- _Directive_
Reproduce the entire listing below verbatim, leaving out the pictures.

** Opening Data supplied block **

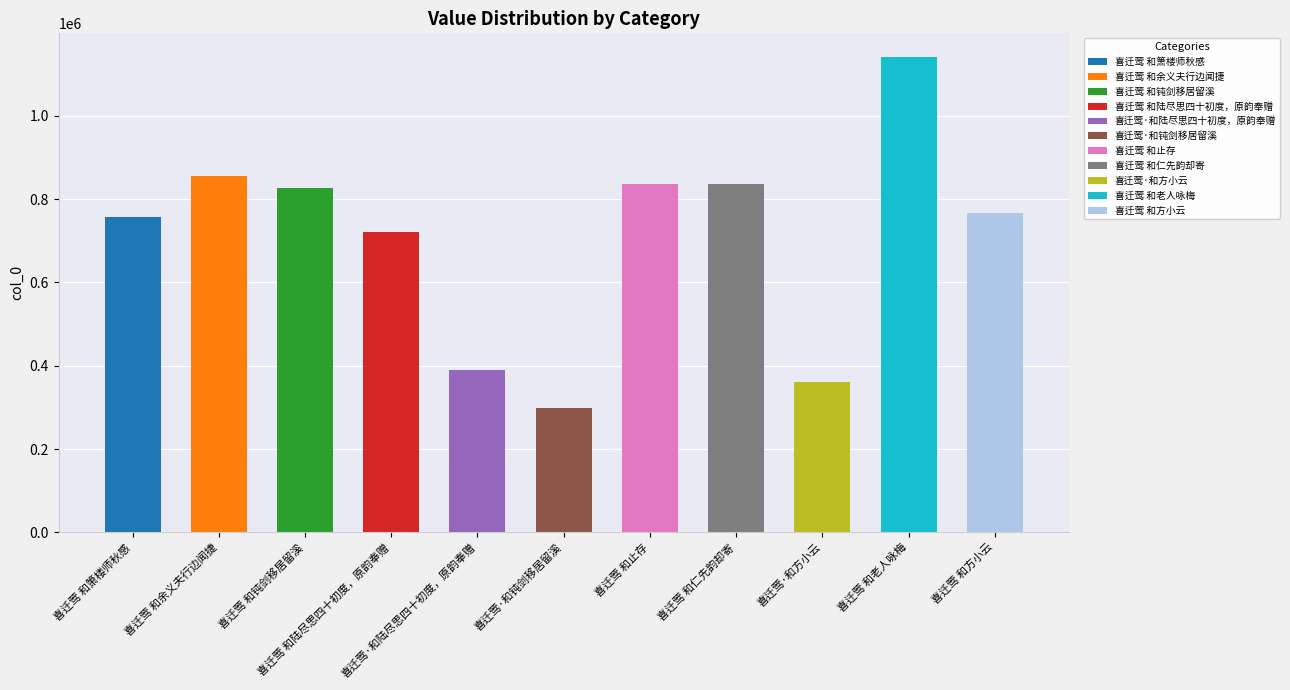

Read the value at 喜迁莺 和陆尽思四十初度，原韵奉赠.

720370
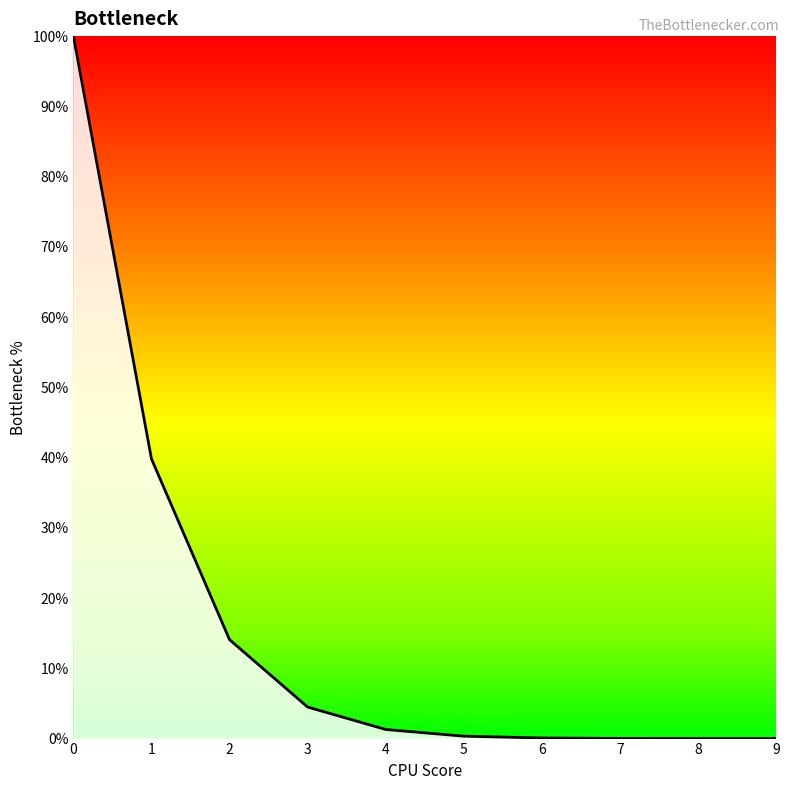

What is the greatest value displayed?

100.0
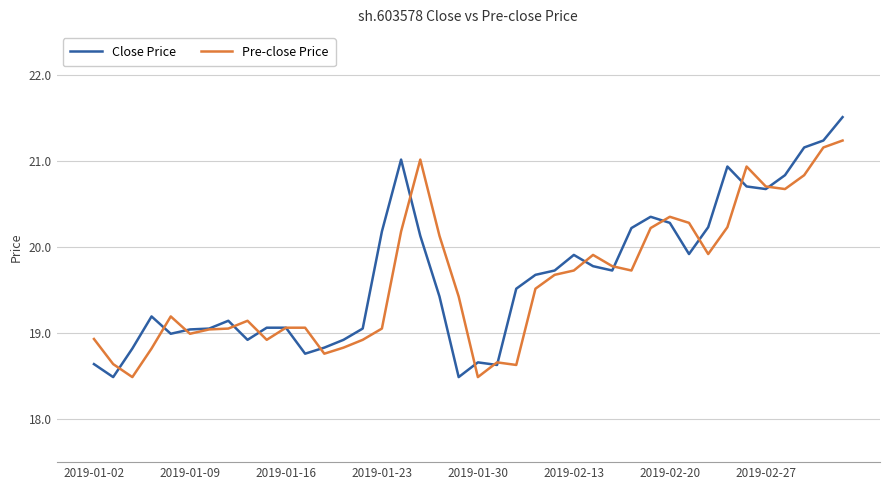

Which series has the largest range (max minus min)?

Close Price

** Closing Data supplied block **

- _Task output_
Read the value at 喜迁莺 和陆尽思四十初度，原韵奉赠.

720370

What is the greatest value displayed?

100.0

Which series has the largest range (max minus min)?

Close Price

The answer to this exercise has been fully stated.